Diurnal cycle of precipitation over the tropics and central U.S.

Submitter:

Xie, Shaocheng — Lawrence Livermore National Laboratory
Tao, Cheng — Lawrence Livermore National Laboratory

Area of research:

General Circulation and Single Column Models/Parameterizations

Journal Reference:

Tao C, S Xie, H Ma, P Bechtold, Z Cui, P Vaillancourt, K Van Weverberg, Y Wang, M Wong, J Yang, G Zhang, I Choi, S Tang, J Wei, W Wu, M Zhang, J Neelin, and X Zeng. 2024. "Diurnal cycle of precipitation over the tropics and central United States: intercomparison of general circulation models." Quarterly Journal of the Royal Meteorological Society, 150(759), 10.1002/qj.4629.

Science

U.S. Department of Energy scientists and collaborators at Lawrence Livermore National Laboratory evaluated the performance of a number of general circulation models (GCMs) in simulating the diurnal cycle of precipitation (DCP) in both climate (atmosphere-only) mode and short-term (5-day) weather hindcast mode. Particularly, this study emphasized the central U.S. and central Amazon where long-term Atmospheric Radiation Measurement user facility observations and enhanced field campaign operations are available.

Impact

Most models had problems capturing the observed DCP, which is a persistent and well-known problem in GCMs. By applying an hierarchical modeling framework that includes both climate simulation and short-term weather hindcasts, this study provided additional insights into model errors including model physics, basic-state biases, missing convective-environmental interactions, the impact of model resolution, etc.

Summary

Models with a revised convection trigger that allows air parcels to be lifted above the boundary layer exhibit much better simulation of nocturnal rainfall that is often associated with the propagation of mesoscale systems, consistent with previous studies. The model bias of “too weak” rainfall intensity of DCP in climate simulations is improved in weather hindcasts over the central U.S. This study also shows that including convective memory in cumulus parameterizations reduces the model bias of too frequent light-to-moderate rain decreases but also weakens the diurnal variability.

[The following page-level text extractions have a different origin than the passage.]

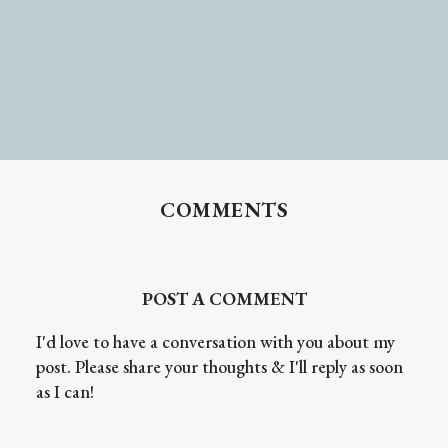
COMMENTS
POST A COMMENT
I'd love to have a conversation with you about my
post. Please share your thoughts & I'll reply as soon
as I can!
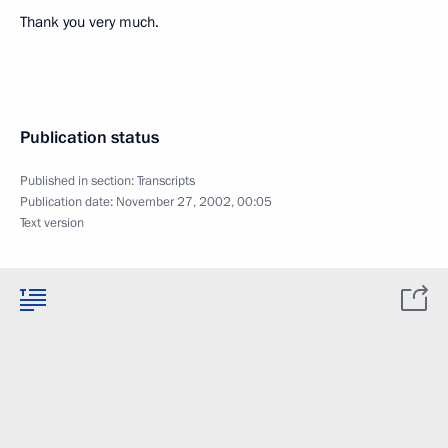
Thank you very much.
Publication status
Published in section:
Transcripts
Publication date:
November 27, 2002, 00:05
Text version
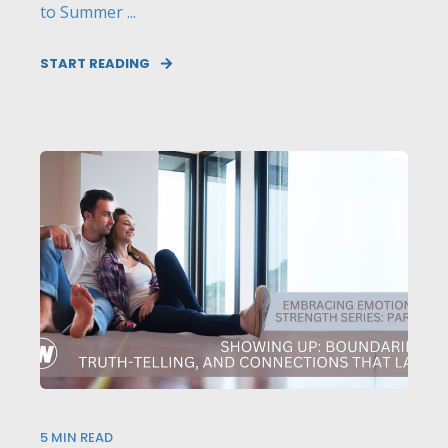
to Summer ...
START READING
5
MIN READ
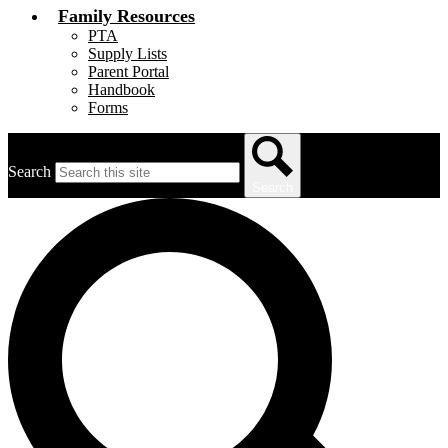
Family Resources
PTA
Supply Lists
Parent Portal
Handbook
Forms
Search
Search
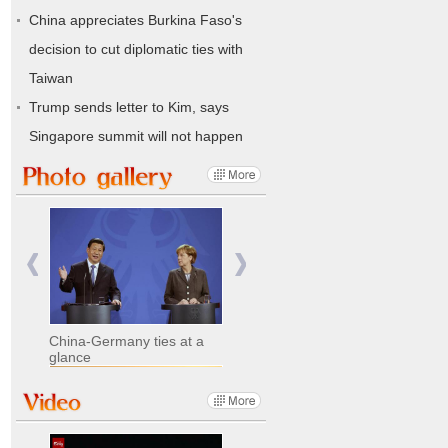
China appreciates Burkina Faso's
decision to cut diplomatic ties with
Taiwan
Trump sends letter to Kim, says
Singapore summit will not happen
China-Germany ties at a
glance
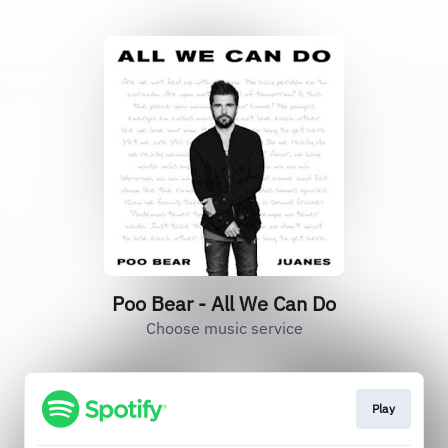
Poo Bear - All We Can Do
Choose music service
Play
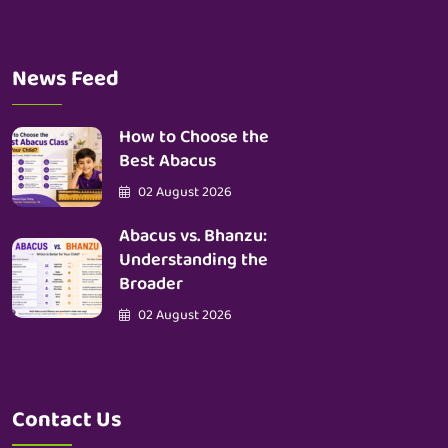
News Feed
How to Choose the
Best Abacus
02 August 2026
Abacus vs. Bhanzu:
Understanding the
Broader
02 August 2026
Contact Us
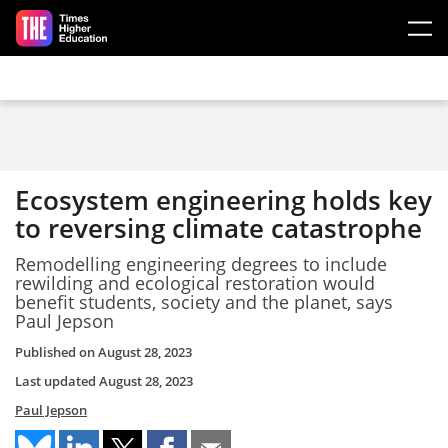
Skip to main content
Ecosystem engineering holds key
to reversing climate catastrophe
Remodelling engineering degrees to include
rewilding and ecological restoration would
benefit students, society and the planet, says
Paul Jepson
Published on
August 28, 2023
Last updated
August 28, 2023
Paul Jepson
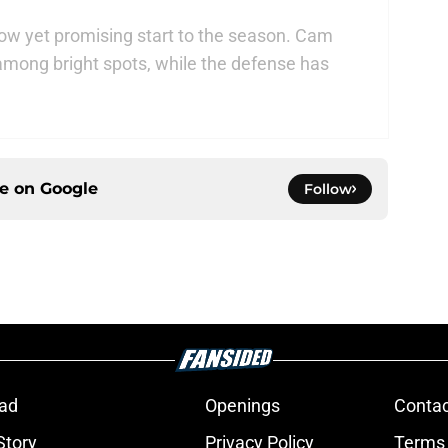
low yet promising start to the season. Cam
ong bright spots, while the defense has
ce on
Google
Follow
ad
Openings
Contac
Story
Privacy Policy
Terms 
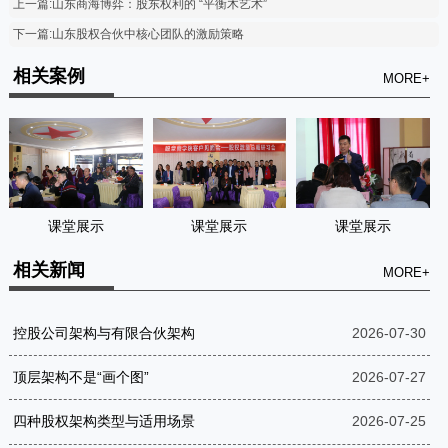
上一篇:山东商海博弈：股东权利的 “平衡木艺术”
下一篇:山东股权合伙中核心团队的激励策略
相关案例
MORE+
课堂展示
课堂展示
课堂展示
相关新闻
MORE+
控股公司架构与有限合伙架构
2026-07-30
顶层架构不是“画个图”
2026-07-27
四种股权架构类型与适用场景
2026-07-25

Figure 1. The composite mean diurnal cycle of precipitation (mm/day) for (a) climate runs (June-August, 2011-2018) and (b) hindcast runs (June 01-July 15, 2015). Results from the 5-day hindcasts are averaged over Day 2 to Day 5 hindcast lead time. Domain-mean precipitation from merged radar-gauge products that is available from the ARM continuous forcing data set and the VARANAL value-added product for the Plains Elevated Convection at Night (PECAN) field campaign are used in (a) and (b), respectively. From journal.